**Liste des tâches:**
1. D'après le texte sur le projet Cause Commune, en quelle année et dans quelle ville le Secours Catholique a-t-il lancé ce projet ?
2. Veuillez écrire la suite du texte sur le projet Cause Commune, en reprenant juste après sa dernière phrase.

Un projet de développement social dans l’agglomération grenobloise
Jean-Luc GRAVEN, Pascaline BONNET, Anne-Catherine BERNE
02 / 2010
« On ne peut pas transformer une situation sociale si on ne rend pas les personnes qui la vivent, des actrices de cette transformation. » C’est sur ce constat que se fonde Cause Commune, un projet du Secours Catholique lancé en 2001, à Grenoble, par une équipe de trois animateurs. Son objectif est de susciter et d’accompagner des actions collectives d’habitants dans des quartiers populaires afin qu’ils fassent valoir leurs droits et qu’ils améliorent la vie de leur quartier. Leur projet se concrétise aujourd’hui dans quatre quartiers de l’agglomération grenobloise : Abry et Capuche à Grenoble, Champberton à Saint Martin d’Hères, et le Grand Trou au Péage de Vizille.
Plus généralement, Cause Commune repose sur le pari que le principal moteur de transformation sociale est de faire des habitants des quartiers populaires les acteurs de transformations de leurs conditions d’existence. En effet, concernés directement par les problèmes de leurs quartiers, ils sont les premiers à pouvoir les résoudre. En outre, en suscitant l’expression publique et l’auto-organisation des personnes les plus éloignées des institutions et des prises de décisions politiques, la démarche de Cause Commune reconnaît des compétences chez tous les Hommes et leur égale dignité et contribue à la mise en Ĺ“uvre d’une démocratie effective.
L’équipe n’élabore donc aucun projet de sa propre initiative et ne se pose pas en experte vis-à-vis des habitants. Au contraire, au cours de longs mois, voire de longues années, de contacts de rue, elle tente d’« aller vers » eux, de se faire accueillir et de leur faire prendre conscience de la possibilité qu’ils ont de transformer eux-mêmes leurs conditions d’existence en agissant en lien avec leur environnement. Petit à petit, elle crée des brèches dans la résignation et la peur, très prégnantes dans certains quartiers. Elle suscite l’envie des habitants de se mobiliser, de se regrouper et d’agir ensemble, en se souciant particulièrement de ceux qui sont éloignés de la participation à la vie publique. Elle les aide à identifier leurs problèmes et les motifs de leurs colères (questions de logements ou d’équipements, conflits entre habitants, problèmes de propreté, mauvaises conditions de vie etc.), elle suscite la création de collectifs ou d’associations d’habitants, puis elle les accompagne dans leurs luttes et leurs projets, en privilégiant un mode d’action non violent. Par ailleurs, les animateurs du projet Cause Commune veillent à ne pas se substituer au travail mené par les autres institutions (Centres sociaux, MJC, écoles, associations…). Bien au contraire, ils cherchent à travailler en partenariat avec elles.

**Données de coordonnées absolues en pixels:**
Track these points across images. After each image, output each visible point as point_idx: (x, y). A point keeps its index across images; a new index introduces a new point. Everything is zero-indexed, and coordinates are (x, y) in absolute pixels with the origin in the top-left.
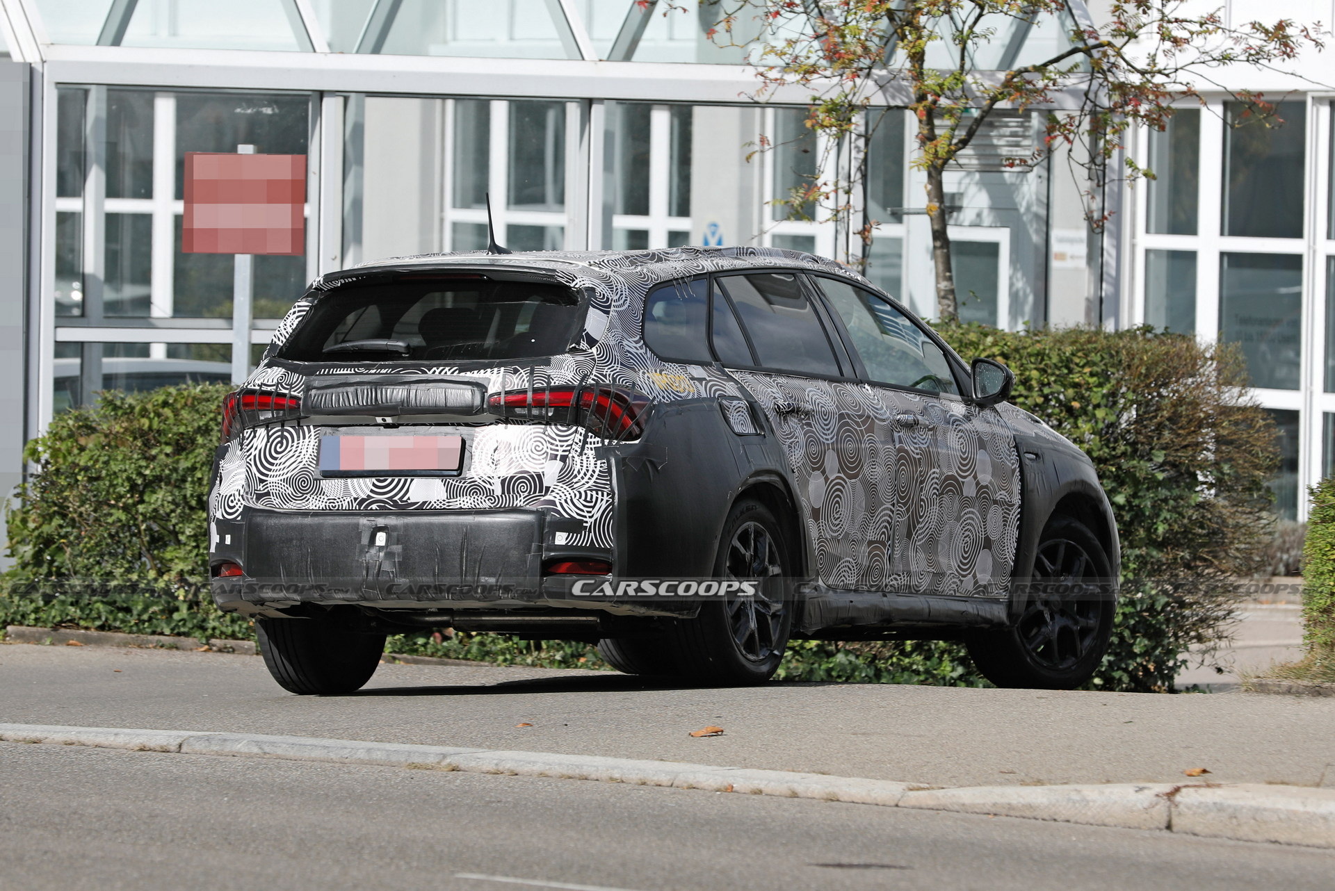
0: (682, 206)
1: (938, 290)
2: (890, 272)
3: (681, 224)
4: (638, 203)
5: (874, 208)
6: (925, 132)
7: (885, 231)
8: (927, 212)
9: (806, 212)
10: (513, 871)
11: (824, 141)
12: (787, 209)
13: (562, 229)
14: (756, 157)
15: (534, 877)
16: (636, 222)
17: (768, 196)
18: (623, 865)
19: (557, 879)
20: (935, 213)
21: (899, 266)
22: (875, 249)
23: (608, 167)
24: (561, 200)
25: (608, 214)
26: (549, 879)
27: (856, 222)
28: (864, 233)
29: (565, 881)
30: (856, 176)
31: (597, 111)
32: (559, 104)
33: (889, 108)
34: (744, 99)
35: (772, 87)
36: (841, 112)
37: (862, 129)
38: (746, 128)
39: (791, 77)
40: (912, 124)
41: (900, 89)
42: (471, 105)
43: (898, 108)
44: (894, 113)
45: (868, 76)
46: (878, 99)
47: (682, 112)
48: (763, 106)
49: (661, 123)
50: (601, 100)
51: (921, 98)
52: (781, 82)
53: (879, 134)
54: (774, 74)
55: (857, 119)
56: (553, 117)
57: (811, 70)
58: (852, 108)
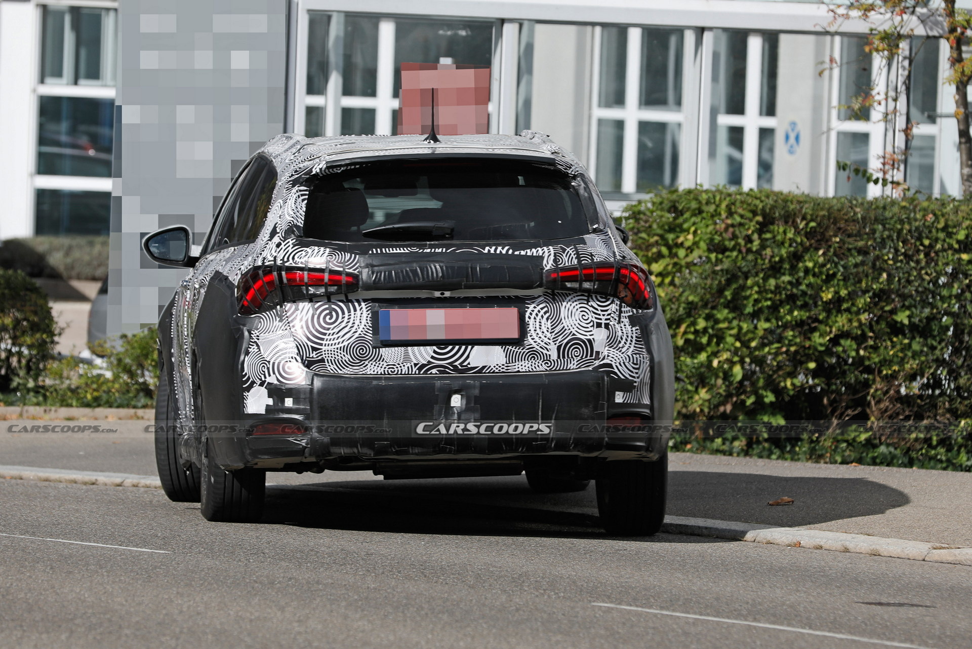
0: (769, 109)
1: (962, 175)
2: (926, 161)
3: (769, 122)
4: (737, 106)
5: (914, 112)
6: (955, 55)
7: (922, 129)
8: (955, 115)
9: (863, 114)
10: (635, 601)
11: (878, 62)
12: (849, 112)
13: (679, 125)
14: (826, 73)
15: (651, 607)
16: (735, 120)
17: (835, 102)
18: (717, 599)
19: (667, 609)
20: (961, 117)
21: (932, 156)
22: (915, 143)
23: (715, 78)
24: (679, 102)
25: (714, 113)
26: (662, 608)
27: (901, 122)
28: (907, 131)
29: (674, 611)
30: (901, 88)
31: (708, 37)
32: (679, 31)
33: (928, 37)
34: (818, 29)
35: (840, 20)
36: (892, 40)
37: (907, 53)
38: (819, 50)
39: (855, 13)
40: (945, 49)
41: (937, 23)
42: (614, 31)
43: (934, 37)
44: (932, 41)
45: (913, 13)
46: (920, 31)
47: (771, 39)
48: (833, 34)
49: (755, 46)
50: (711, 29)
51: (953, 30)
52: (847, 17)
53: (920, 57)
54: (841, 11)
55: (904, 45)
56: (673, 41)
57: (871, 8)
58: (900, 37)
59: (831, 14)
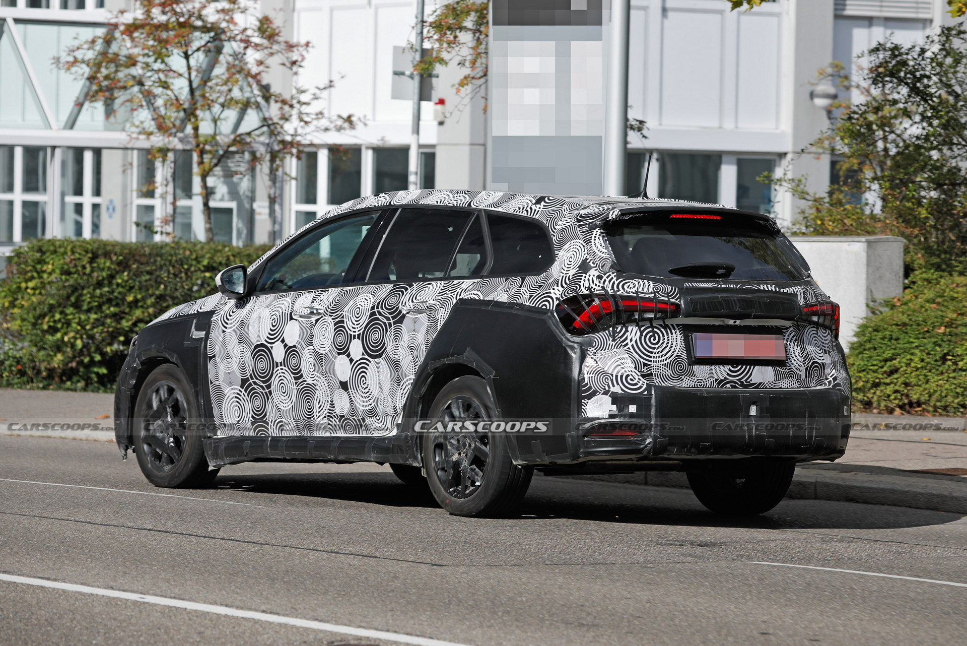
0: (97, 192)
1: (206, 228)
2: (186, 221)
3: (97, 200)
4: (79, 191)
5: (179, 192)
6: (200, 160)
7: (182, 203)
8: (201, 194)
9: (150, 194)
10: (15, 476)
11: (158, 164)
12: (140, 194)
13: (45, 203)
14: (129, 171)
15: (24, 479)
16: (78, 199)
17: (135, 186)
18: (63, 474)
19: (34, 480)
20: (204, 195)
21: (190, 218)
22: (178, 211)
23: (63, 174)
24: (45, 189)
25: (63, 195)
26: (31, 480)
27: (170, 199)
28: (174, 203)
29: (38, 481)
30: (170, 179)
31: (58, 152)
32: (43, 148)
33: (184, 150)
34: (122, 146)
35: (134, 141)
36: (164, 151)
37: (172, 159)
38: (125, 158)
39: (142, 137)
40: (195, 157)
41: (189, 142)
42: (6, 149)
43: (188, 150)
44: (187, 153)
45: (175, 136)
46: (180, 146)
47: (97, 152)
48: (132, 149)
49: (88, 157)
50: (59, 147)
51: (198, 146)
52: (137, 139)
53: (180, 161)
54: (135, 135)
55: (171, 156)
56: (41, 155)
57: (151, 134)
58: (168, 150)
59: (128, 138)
==
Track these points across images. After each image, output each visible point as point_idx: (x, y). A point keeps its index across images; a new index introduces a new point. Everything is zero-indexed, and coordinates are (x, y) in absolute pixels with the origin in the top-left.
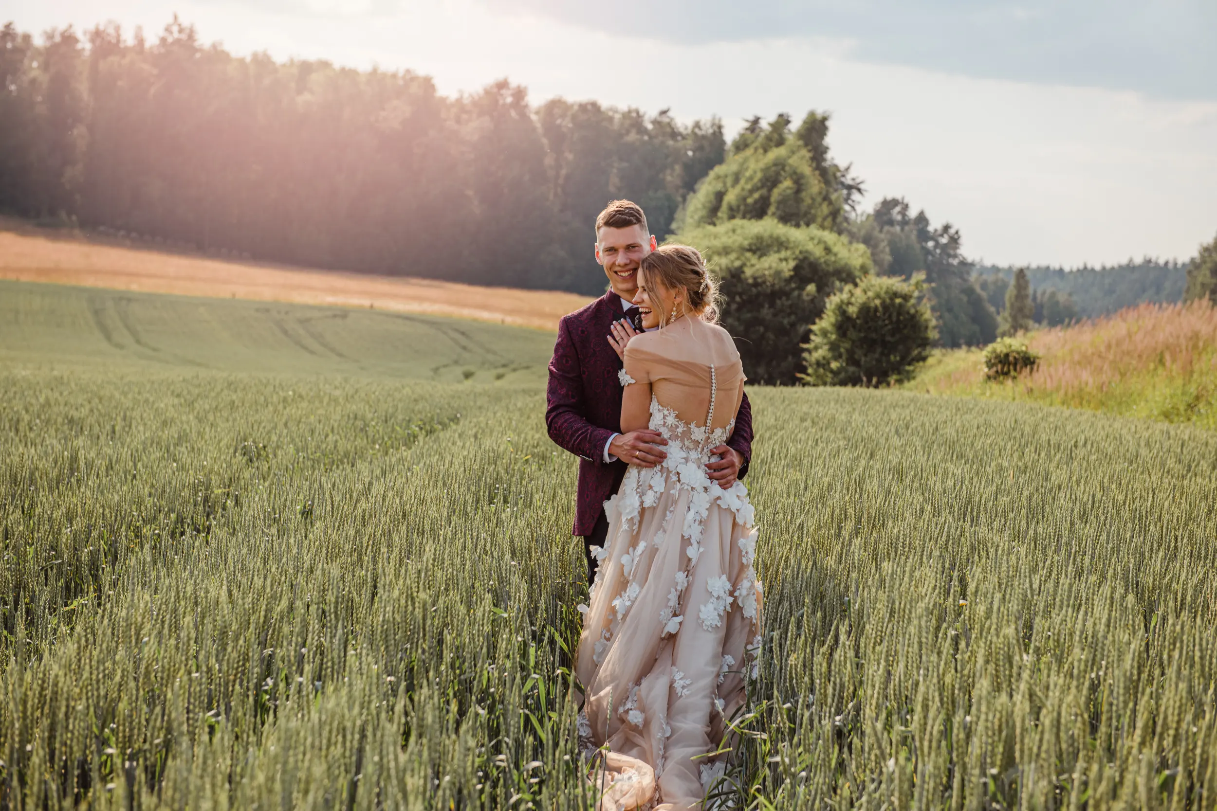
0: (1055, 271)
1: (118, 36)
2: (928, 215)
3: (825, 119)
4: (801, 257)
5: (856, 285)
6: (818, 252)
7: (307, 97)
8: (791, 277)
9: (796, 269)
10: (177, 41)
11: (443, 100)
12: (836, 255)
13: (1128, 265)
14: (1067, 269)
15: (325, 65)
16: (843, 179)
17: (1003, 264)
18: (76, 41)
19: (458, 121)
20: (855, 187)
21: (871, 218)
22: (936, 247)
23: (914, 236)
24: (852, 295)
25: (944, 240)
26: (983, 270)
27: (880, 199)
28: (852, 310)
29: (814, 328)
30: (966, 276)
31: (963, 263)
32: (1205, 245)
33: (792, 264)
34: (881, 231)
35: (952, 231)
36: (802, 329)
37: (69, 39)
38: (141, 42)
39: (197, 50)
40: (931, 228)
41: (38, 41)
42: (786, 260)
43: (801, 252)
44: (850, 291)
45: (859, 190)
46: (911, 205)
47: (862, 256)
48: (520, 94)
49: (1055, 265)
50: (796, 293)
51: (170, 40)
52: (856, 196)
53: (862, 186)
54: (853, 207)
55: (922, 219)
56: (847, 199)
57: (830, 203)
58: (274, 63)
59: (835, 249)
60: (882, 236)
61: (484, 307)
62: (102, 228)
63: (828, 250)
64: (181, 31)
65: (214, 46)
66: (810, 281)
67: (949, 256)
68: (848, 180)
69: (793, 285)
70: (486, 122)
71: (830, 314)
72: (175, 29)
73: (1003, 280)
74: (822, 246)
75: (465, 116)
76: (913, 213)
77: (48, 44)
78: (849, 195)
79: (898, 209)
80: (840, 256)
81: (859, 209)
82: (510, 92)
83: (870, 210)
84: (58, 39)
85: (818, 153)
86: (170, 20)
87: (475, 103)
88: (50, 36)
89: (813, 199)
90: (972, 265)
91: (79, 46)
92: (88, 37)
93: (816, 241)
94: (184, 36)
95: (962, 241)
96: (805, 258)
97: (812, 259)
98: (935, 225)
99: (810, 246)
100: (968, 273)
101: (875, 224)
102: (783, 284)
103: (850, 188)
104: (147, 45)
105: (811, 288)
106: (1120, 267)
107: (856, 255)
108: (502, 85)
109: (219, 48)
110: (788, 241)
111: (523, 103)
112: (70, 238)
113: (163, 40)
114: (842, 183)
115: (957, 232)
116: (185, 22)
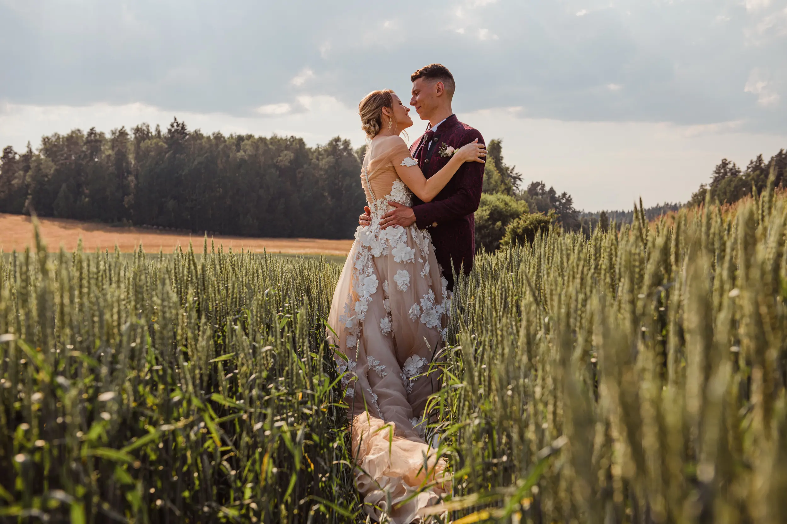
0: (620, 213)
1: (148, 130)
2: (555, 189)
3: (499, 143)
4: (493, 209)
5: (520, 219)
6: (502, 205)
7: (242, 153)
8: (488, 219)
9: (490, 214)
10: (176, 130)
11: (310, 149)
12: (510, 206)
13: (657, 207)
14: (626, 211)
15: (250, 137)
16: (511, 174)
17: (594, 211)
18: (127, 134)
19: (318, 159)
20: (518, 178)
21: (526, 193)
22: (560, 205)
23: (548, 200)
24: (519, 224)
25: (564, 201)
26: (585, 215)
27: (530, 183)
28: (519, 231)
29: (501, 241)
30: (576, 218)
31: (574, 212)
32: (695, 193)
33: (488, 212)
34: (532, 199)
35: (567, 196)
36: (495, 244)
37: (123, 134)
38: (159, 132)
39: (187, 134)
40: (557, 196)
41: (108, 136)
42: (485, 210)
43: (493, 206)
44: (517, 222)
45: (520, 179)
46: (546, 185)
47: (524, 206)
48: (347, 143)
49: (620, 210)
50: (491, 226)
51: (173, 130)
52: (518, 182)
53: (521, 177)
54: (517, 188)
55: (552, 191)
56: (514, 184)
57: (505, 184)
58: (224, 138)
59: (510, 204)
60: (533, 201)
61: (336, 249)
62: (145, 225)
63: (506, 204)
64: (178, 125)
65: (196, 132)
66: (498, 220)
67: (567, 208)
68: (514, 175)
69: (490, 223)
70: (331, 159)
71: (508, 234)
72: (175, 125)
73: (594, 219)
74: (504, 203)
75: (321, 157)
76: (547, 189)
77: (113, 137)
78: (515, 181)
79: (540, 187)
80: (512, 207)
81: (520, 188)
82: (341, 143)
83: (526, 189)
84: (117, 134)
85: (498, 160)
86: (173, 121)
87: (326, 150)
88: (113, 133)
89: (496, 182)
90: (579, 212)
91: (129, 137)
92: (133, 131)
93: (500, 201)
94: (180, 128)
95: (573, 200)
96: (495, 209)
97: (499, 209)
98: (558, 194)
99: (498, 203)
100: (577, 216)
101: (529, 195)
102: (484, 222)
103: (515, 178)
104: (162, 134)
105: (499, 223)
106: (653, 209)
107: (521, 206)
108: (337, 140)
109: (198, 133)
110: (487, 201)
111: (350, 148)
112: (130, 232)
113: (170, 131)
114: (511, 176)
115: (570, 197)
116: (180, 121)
* * *
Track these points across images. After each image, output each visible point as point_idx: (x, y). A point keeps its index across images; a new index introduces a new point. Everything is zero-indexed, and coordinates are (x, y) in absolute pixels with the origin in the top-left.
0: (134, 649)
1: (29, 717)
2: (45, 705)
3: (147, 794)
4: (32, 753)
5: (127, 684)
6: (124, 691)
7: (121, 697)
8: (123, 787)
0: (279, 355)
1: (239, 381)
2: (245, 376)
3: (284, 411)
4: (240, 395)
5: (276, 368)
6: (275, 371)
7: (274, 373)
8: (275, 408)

**Réponses par tâche:**
1. En 2001, à Grenoble.

2.
Cause Commune est en effet convaincue que l’organisation collective est plus efficace et plus pérenne que l’action individuelle, et qu’elle est nécessaire, notamment dans les quartiers les plus délaissés par les institutions publiques.
Par ailleurs, au-delà des petites victoires et des actions concrètes qu’elle suscite (l’installation de bancs ou de jeux pour les enfants, l’organisation d’une campagne d’affichages pour sensibiliser à la propreté du quartier, l’aménagement d’une placette ou le nettoyage de toutes les montées d’escaliers, la réalisation d’un couscous pour 200 personnes, l’organisation d’une sortie ou d’une fête de quartier, la négociation avec le bailleur pour la réfection de salles de bain vétustes, l’organisation d’un cours pour apprendre le français…), la démarche de développement social permet aux personnes de résister au délitement du lien social, de dialoguer avec leurs élus, de dépasser leurs préjugés, de reprendre confiance en elles, d’apprendre à s’organiser collectivement et au final, d’être plus autonomes et de s’émanciper.
Exemple de l’action menée dans le quartier du Grand Trou
Mais donnons dès maintenant l’exemple du travail de Cause Commune dans un quartier : le Grand Trou. Après cinq années de contacts de rue, Cause Commune a suscité la création d’une association d’habitants : « Ensemble au Grand Trou ». En 2009, cette association s’est donné un premier objectif de travail : l’aménagement des espaces communs extérieurs du quartier par l’auto-construction. La démarche engagée depuis quelques mois a requis une étroite collaboration entre l’association et l’animatrice pour :
Rechercher des adhérents à l’intérieur et à l’extérieur du quartier (plus de 90 personnes ont versé une cotisation, y compris des personnes extérieures au quartier !).
Rechercher des architectes intéressés pour soutenir le projet sur le plan de la conception et de la technique puis animer des temps de concertation entre habitants et architectes pour établir le cahier des charges du projet.
Rencontrer les partenaires institutionnels et politiques pour les informer sur le projet et chercher à obtenir des appuis pour sa réalisation.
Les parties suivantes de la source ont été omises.